Naquela época de trevas metropolitanas, andava como um mendigo sem rumo ou destino. Quase sem vestes, e o pouco que vestia, estava sujo e poído. Tinha os pés no chão, de unhas pretas de fungos. Andava trôpego e bêbado, sem amigos e sem sentido. Sem o sem. A ausência era tão presente em sua vida, que praticamente não ligava para a própria existência. Não tinha medo, apenas fome e vontade de viver, apesar de tudo. Gostava de observar as pessoas, a maneira com que andavam, como se comunicavam entre si e com o mundo. Vivia apenas para ver e nunca ser visto, mas gostava disso. Era quase invisível. Andava e andava pelas ruas cinzas da grande cidade, sem endereço a chegar.
Um dia resolveu parar de andar. Estava cansado, com os pulmões doloridos pela pneumonia e os ossos quase quebrando de tão fracos. Sentou-se na grama da primeira praça que encontrou. Não sairia tão cedo dali. Cansou do cinza, agora queria o verde, o azul. Passou a fixar um olhar atônito para o céu, desde a hora em que o sol nascia até a hora em que se punha. Nem sempre o céu estava azul, muitas vezes estava tão cinza quanto as ruas por onde vagou. Passou a se sentir apenas uma cabeça, de tanta fraqueza que sentia o corpo. Sentia seu crânio como um balão que voa por aí, levado pelo vento.
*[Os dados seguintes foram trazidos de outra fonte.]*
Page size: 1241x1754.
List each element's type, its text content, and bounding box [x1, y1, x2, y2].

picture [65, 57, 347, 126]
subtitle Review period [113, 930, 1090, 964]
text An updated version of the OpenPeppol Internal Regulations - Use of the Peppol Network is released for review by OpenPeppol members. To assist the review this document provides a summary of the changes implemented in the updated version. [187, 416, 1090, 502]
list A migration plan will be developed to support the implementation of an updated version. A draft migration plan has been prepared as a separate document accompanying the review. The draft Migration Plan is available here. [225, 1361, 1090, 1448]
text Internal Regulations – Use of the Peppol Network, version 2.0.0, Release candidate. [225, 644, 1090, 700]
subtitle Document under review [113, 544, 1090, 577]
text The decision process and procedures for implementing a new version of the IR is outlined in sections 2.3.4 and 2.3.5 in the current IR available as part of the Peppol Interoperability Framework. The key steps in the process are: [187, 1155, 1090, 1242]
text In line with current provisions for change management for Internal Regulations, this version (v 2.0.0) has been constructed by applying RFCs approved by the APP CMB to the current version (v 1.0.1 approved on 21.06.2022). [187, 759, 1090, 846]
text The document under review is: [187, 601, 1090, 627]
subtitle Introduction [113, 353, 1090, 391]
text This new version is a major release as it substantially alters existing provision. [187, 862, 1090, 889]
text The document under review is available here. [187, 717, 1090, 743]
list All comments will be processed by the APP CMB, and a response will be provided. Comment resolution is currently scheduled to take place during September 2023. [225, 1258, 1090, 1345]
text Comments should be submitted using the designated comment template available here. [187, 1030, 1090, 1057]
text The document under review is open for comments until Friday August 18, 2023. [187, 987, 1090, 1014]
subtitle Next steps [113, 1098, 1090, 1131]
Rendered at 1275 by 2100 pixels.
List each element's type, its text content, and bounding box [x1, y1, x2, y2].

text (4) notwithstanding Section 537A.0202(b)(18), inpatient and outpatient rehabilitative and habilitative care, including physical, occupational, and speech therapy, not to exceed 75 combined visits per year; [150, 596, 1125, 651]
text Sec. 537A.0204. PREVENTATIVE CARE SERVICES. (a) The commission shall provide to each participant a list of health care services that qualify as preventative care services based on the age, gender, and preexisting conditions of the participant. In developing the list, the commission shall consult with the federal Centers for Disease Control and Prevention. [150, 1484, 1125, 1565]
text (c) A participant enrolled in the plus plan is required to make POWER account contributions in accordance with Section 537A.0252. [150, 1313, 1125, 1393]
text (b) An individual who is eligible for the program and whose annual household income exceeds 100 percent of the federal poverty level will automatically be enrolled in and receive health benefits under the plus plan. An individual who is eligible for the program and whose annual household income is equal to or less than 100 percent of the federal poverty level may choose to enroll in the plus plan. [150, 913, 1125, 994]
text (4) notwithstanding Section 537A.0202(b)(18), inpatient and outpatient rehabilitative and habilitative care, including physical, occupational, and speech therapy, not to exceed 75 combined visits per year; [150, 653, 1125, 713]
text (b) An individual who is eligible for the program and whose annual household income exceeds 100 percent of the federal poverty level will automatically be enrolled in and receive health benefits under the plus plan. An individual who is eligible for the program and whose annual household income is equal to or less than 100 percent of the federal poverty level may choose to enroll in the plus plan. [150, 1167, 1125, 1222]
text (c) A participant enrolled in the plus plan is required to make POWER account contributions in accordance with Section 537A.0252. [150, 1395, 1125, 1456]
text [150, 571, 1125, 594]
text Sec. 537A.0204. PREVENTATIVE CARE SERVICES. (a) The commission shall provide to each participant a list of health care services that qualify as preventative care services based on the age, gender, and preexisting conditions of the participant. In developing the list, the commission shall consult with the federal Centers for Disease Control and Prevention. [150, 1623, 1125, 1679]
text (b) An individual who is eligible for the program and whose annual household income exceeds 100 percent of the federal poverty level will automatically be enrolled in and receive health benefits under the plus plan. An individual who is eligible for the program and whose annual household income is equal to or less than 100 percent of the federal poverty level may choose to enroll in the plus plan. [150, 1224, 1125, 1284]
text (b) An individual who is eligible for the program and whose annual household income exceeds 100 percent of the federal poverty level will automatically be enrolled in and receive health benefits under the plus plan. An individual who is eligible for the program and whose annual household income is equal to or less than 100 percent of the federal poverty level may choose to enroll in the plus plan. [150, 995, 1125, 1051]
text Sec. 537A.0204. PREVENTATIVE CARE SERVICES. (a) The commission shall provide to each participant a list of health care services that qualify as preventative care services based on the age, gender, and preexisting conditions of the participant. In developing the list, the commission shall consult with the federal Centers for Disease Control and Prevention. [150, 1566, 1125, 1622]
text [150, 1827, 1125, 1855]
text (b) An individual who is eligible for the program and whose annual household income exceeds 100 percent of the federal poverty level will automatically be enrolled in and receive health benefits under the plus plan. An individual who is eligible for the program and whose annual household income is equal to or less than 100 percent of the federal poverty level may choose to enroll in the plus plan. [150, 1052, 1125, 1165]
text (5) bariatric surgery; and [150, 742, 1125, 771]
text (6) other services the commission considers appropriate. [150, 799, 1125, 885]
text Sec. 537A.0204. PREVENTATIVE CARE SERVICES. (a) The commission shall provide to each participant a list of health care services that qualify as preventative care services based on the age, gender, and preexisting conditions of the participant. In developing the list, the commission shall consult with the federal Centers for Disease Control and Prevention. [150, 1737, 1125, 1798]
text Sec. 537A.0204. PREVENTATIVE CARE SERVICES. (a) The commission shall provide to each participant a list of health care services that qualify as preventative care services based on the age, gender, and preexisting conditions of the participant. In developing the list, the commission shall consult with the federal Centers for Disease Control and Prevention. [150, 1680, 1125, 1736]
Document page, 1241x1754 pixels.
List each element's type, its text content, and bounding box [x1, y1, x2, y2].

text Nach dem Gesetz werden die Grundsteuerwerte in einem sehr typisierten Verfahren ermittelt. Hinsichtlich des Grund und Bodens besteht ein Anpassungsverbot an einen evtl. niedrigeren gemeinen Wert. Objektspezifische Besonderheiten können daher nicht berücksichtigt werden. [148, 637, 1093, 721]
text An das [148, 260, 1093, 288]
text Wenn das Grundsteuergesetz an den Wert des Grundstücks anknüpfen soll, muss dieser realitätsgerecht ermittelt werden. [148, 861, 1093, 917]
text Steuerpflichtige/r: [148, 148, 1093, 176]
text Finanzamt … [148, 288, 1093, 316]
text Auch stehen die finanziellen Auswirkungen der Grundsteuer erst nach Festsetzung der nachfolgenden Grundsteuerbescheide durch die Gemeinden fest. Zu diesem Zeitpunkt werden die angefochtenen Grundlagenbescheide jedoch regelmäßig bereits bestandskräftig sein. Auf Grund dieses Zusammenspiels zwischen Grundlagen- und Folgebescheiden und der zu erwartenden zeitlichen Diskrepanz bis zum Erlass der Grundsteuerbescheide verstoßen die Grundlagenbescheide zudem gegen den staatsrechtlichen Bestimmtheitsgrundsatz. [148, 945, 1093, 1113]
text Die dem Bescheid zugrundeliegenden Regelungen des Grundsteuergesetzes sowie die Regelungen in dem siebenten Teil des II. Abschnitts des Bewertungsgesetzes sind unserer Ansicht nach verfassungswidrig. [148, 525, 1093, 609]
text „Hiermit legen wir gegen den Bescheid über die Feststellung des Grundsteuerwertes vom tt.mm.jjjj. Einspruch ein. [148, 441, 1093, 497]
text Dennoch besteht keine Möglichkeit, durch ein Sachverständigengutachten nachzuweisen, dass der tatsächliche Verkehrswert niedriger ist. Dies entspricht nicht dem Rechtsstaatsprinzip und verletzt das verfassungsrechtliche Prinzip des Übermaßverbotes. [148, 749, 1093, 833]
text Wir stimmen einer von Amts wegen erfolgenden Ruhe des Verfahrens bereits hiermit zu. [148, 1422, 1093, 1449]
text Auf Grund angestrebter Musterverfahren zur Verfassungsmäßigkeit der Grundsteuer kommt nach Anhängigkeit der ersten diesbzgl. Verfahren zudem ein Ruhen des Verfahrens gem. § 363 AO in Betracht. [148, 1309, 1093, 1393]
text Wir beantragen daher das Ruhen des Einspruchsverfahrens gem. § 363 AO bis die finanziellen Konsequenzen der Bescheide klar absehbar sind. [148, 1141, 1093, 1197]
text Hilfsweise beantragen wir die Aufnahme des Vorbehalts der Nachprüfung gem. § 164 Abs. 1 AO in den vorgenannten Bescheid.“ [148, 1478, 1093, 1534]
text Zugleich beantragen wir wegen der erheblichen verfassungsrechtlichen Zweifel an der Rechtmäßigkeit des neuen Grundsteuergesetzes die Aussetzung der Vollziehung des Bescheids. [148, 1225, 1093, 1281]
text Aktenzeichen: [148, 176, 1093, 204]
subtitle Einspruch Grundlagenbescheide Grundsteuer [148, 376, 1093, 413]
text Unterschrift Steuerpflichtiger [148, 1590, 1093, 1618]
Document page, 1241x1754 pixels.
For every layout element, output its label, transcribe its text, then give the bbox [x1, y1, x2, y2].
Pensou na morte por alguns instantes. Não se incomodava com ela. Para ele, a morte era o fim da vida, e o que vivia, era ausência de vida. Então a vida é que era incômoda. Pensou nos amores que teve. Amou e muito. Amou tanto o mundo e a existência da humanidade que não conseguiu se fixar a um objetivo único. Tudo para ele foi válido, até a dor e o sofrimento. Trocou uma vida cômoda porém insatisfeita pelas ruas da cidade. Não aceitava ser um nome só ou um número no documento. Apenas quis ver tudo e não ser nada.
Ser o eu em terceira pessoa.
Atordoado, toda vez que olhava para o céu, limpo ou nublado, via uma bola vermelha. Mas não era qualquer bola vermelha, era aquela que só ele poderia ver. Seria um sinal de Deus? Toda vez que via a tal bola vermelha tinha uma vontade imensa de sorrir, com os poucos dentes que lhe restavam na boca. E sorria... sorria como uma criança. Sorria pois aquela bola vermelha lhe trazia tantas lembranças boas da infância, as mais puras que existiram. A bola vermelha lembrava um abraço quente de fraternidade. Lembrava o catar conchinhas na beira do mar. Cantigas de roda. Beijo molhado. Cheiro da terra depois da chuva. As capuchinhas do quintal de casa. Canto de sabiá.
Sentiu-se ridículo. Era ridículo. Tudo foi e sempre é ridículo. Sorriu por não ser nada mas ser ridículo e... pronto! Por um segundo ser ridículo fez todo o sentido para aquela existência que ele tanto anulava. Não sentia mais o corpo, mas enquanto os pensamentos ainda lhe viessem à cabeça, sentia-se vivo. Há muito não se sentia tão feliz.
A bola vermelha despertou a felicidade contida. Aquela felicidade como que guardada no fundo de um baú ou num álbum de fotografias.
E sorria o tempo todo, olhando para o céu.
"Deus é um palhaço", pensou.
E cerrou os olhos, para todo o sempre.